Further, although failure to read required course materials is problematic across a variety of subjects, the importance of learning from course readings is crucial for future elementary educators because they will be charged with teaching students to read and learn from texts. The problem here is two-fold. If teachers are not completing assigned readings in literacy preparation courses designed to teach students how to read, future teachers may not gain the necessary skill set they are entrusted to teach their students: how to comprehend and learn from texts. Additionally, future teachers may miss out on necessary content about teaching students to read because they themselves are unable or unmotivated to learn from texts.

Key Terms in this Chapter

Meme: A humorous picture, video, or other piece of text that is copied with slight variations and shared by internet users.

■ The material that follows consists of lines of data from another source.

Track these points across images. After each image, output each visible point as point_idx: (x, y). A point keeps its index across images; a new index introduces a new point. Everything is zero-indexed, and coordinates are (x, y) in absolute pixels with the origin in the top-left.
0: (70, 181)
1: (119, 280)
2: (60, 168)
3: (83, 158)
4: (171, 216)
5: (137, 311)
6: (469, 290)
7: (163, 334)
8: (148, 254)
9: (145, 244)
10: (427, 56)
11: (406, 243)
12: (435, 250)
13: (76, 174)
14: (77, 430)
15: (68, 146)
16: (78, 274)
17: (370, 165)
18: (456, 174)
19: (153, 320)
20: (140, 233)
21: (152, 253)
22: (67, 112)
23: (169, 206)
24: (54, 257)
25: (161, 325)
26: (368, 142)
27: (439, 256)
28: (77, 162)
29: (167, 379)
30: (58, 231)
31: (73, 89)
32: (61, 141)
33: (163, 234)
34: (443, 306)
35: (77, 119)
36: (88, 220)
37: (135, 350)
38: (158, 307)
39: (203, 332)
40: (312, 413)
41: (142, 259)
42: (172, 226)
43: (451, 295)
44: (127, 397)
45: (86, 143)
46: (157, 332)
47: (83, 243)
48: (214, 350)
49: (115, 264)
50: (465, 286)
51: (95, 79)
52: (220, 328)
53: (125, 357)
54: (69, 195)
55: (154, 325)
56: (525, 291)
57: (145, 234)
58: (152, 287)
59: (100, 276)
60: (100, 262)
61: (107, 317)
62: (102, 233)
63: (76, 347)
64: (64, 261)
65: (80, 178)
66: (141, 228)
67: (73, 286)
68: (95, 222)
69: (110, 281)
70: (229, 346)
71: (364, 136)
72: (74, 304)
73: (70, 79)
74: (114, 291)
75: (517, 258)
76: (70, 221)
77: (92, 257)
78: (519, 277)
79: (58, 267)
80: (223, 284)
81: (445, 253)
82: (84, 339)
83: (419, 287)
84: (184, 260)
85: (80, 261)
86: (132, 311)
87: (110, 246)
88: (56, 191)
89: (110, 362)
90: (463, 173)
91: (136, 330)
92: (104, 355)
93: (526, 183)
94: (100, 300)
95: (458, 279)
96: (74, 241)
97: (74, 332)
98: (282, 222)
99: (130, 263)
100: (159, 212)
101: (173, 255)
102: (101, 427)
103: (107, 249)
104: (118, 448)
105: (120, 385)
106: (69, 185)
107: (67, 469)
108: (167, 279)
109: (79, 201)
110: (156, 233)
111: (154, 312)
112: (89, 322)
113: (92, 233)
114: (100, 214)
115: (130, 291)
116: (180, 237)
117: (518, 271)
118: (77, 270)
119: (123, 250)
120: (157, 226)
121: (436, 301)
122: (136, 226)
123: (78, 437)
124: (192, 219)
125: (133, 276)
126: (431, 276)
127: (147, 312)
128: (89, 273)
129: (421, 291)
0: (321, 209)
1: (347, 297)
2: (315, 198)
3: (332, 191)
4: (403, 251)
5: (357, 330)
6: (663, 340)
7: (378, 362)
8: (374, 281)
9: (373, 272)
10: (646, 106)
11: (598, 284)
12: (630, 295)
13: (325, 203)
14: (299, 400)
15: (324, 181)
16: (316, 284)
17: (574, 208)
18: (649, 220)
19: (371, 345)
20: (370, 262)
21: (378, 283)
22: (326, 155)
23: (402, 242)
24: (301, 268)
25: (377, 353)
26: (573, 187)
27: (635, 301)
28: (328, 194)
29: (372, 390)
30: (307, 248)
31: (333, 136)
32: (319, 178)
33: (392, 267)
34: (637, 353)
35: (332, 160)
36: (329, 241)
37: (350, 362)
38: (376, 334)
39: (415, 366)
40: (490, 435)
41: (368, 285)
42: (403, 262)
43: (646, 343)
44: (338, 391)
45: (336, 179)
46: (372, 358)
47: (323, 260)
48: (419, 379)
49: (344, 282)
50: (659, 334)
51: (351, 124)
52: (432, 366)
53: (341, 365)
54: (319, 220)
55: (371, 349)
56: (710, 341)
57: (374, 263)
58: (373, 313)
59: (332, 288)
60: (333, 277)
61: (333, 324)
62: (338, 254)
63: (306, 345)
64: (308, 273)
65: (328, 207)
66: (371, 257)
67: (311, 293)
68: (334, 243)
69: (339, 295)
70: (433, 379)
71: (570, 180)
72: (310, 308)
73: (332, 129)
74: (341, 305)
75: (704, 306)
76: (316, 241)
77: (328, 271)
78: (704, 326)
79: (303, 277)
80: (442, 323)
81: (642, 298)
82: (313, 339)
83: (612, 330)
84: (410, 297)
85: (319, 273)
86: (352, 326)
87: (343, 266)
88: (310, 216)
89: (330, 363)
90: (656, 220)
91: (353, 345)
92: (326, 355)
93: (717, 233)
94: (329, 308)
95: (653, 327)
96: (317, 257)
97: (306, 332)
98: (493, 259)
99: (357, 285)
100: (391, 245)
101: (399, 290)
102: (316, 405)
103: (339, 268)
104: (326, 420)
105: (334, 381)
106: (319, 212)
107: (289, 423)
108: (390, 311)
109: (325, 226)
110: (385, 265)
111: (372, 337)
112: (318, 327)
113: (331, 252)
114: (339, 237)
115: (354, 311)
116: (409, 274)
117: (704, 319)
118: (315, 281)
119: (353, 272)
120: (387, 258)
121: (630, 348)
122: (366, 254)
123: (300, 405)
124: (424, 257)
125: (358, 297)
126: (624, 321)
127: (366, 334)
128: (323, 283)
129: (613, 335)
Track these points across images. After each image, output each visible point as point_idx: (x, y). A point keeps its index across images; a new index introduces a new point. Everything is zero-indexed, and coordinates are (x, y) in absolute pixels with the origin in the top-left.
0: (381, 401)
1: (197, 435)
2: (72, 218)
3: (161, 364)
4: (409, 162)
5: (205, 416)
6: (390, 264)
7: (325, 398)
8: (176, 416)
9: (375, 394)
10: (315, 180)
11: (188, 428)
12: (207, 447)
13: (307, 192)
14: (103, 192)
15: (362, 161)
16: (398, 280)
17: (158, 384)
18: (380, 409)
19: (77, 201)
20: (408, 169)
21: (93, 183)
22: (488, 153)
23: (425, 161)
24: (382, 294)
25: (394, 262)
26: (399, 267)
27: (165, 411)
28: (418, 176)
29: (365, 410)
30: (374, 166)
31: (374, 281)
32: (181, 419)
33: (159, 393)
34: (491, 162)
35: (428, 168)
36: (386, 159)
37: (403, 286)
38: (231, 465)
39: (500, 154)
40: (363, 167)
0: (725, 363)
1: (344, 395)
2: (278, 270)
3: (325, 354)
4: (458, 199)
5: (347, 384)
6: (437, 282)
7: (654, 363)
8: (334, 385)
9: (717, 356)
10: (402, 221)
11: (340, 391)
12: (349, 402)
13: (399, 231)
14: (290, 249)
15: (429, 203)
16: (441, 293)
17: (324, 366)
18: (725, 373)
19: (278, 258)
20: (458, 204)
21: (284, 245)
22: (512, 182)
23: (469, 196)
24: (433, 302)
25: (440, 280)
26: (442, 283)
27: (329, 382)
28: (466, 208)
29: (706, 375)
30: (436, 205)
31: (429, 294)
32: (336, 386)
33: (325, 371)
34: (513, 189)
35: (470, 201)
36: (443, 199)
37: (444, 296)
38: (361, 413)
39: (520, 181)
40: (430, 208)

Conversational Framework: Represents the different roles played by teachers and learners. This framework asserts that teaching is a dialogue, and shows what it takes to learn, using the ideas of instructionism, social learning, constructionism, and collaborative learning.

Motivation: One’s direction towards a specific behavior.

Reading Response: Examining, explaining, and defending your personal reaction to a text.

Technology Tool: An electronic, digital, or physical tool that can expand the ability to perform specific tasks or to create products.

Hashtag: A word or phrase proceeded after the hash sigh (#) used on social media to identify messages on specific topics.

Constructivism: A learning theory that suggests humans construct knowledge and meaning through interaction with each other.